Dataset entries:
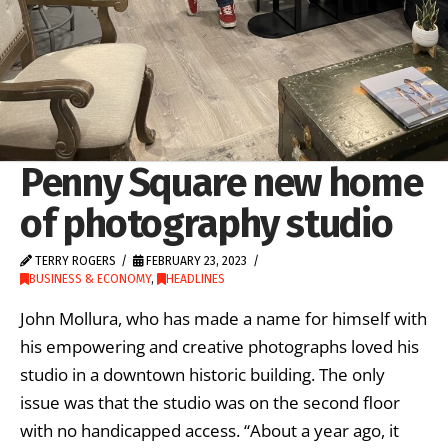
Penny Square new home
of photography studio
TERRY ROGERS
FEBRUARY 23, 2023
BUSINESS & ECONOMY
,
HEADLINES
John Mollura, who has made a name for himself with
his empowering and creative photographs loved his
studio in a downtown historic building. The only
issue was that the studio was on the second floor
with no handicapped access. “About a year ago, it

* [What you will do]:
Could you reproduce, exactly as written, the lines running from the one with "his empowering and" to the end of the entries above?

* [Your response]:
his empowering and creative photographs loved his
studio in a downtown historic building. The only
issue was that the studio was on the second floor
with no handicapped access. “About a year ago, it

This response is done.